Adriane: Eu sou Adriane Wasko e começa agora: “Essa tal de Genômica, episódio 2”
Vinícius: Parte dos pesquisadores que trabalham com conservação da biodiversidade vêm utilizando dados genômicos. Por exemplo no Brasil, há projetos que sequenciam genomas de plantas endêmicas e altamente adaptadas ao ambiente estressante do Nordeste. Já em genômica da conservação animal, podemos destacar projetos com espécies ameaçadas de extinção que estudam genes adaptativos em populações de arara-azul, onça-pintada, tubarão-martelo, mico-leão-preto e outras.
Adriane: Quem pode comentar melhor sobre genômica da conservação animal é a geneticista Patrícia Domingues de Freitas, que por sinal, estudou comigo. Patrícia é professora do Departamento de Genética e Evolução da Universidade Federal de São Carlos, a UFScar. Uma de suas linhas de pesquisa é a genômica aplicada à conservação animal, com ênfase no grupo dos Primatas.
Patrícia: A produção de dados genômicos ela surge com o desenvolvimento das tecnologias de sequenciamento do DNA né, lá na década de 70, de 80, mas principalmente nos inícios dos anos 90, quando surgem os projetos genoma, incluindo o projeto Genoma Humano. Na biologia da conservação, esse processo se dá mais pra frente depois dos anos 2000, quando as tecnologias de sequenciamento de DNA se tornam mais robustas a partir do desenvolvimento de métodos que a gente chama de ‘próxima geração’ que permitem a produção de dados genômicos em maior escala.

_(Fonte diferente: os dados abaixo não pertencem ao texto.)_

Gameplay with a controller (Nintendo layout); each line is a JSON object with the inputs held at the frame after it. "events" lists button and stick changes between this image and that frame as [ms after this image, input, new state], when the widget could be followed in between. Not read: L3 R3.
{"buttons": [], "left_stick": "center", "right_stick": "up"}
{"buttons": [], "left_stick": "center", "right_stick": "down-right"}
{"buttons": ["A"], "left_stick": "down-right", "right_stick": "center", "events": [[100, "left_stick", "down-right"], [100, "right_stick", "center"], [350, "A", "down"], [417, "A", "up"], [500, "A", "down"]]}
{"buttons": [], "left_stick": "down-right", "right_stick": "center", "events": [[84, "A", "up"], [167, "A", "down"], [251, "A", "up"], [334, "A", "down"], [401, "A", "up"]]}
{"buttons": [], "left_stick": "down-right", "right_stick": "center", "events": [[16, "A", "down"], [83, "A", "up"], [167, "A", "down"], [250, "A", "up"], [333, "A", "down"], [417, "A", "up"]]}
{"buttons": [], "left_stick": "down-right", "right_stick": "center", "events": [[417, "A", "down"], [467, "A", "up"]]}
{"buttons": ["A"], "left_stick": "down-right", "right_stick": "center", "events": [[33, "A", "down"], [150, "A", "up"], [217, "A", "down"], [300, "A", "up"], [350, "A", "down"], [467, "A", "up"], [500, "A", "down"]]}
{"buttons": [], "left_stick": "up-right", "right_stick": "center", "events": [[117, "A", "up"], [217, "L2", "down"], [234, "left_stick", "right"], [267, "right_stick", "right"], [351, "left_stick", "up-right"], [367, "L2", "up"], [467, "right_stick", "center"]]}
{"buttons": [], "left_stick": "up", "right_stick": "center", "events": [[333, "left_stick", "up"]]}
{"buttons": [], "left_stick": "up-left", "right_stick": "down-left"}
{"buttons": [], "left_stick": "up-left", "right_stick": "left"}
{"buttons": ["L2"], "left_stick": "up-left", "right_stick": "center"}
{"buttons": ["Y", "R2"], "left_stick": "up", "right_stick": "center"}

Vinícius: Ouvindo você agora, Patrícia, eu lembrei que já li que com as técnicas de hoje em dia é possível marcar milhares de genes específicos ou até regiões inteiras do genoma nos indivíduos de uma espécie. Com isso em mãos, eu imagino que a genômica da conservação possa caracterizar geneticamente a população de uma espécie animal ou vegetal que vive em uma determinada área e, também, acompanhar se essa população está mantendo uma boa variabilidade genética com o passar dos anos. É mais ou menos isso?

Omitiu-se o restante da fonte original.